New camera design to make smartphones slimmer

New York: To make smartphones more slimmer, a group of engineers has developed a new camera design that replaces the lenses with an ultra-thin optical phased array (OPA).

According to a paper presented at the Optical Society of America’s (OSA) Conference on Lasers and Electro-Optics (CLEO) and published online in the OSA Technical Digest, the OPA computationally manipulates incoming light to capture an image — exactly what lenses do using large pieces of glass.

“We have created a single thin layer of integrated silicon photonics that emulates the lens and sensor of a digital camera, reducing the thickness and cost of digital cameras,” said Ali Hajimiri from the California Institute of Technology.

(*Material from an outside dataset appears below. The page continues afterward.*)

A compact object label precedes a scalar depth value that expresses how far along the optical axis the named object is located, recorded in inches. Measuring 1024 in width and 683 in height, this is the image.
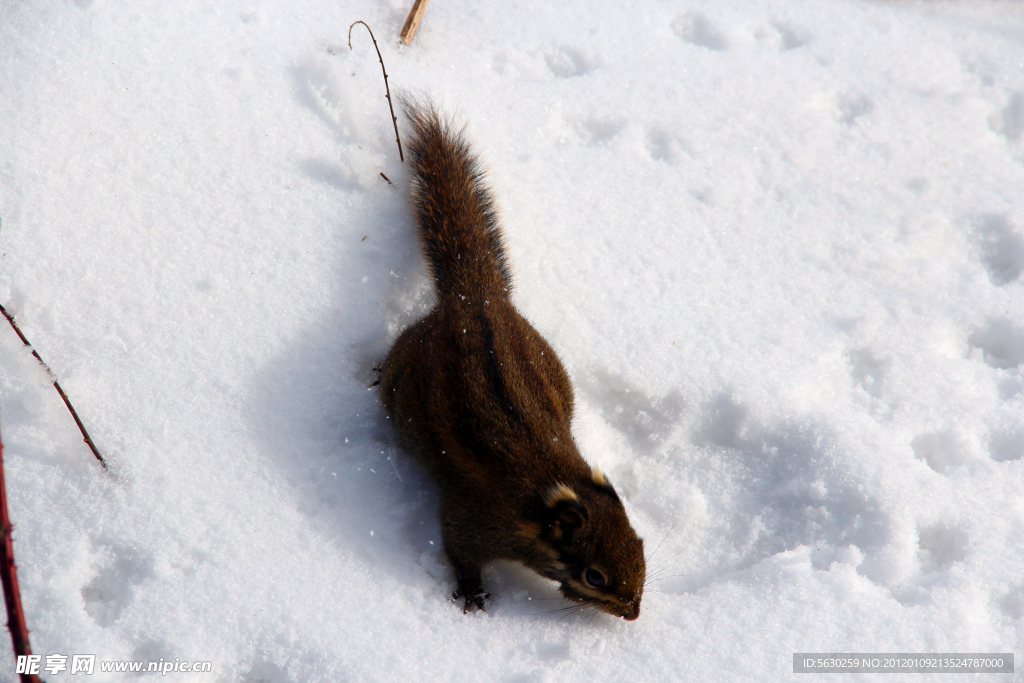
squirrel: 207.6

“It can mimic a regular lens, but can switch from a fish-eye to a telephoto lens instantly — with just a simple adjustment in the way the array receives light,” Hajimiri, who is also the principal investigator of a paper, added.

The OPA has a large array of light receivers, each of which can individually add a tightly controlled time delay (or phase shift) to the light it receives, enabling the camera to selectively look in different directions and focus on different things.

“With our new system, you can selectively look in a desired direction and at a very small part of the picture in front of you at any given time, by controlling the timing with femto-second — quadrillionth of a second — precision,” Hajimiri mentioned.

Phased arrays, which are used in wireless communication and radar, are collections of individual transmitters, all sending out the same signal as waves.

These waves interfere with each other constructively and destructively, amplifying the signal in one direction while cancelling it out elsewhere.

Thus, an array can create a tightly focused beam of signal, which can be steered in different directions by staggering the timing of transmissions made at various points across the array.

A similar principle is used in reverse in an optical phased array receiver, which is the basis for the new camera.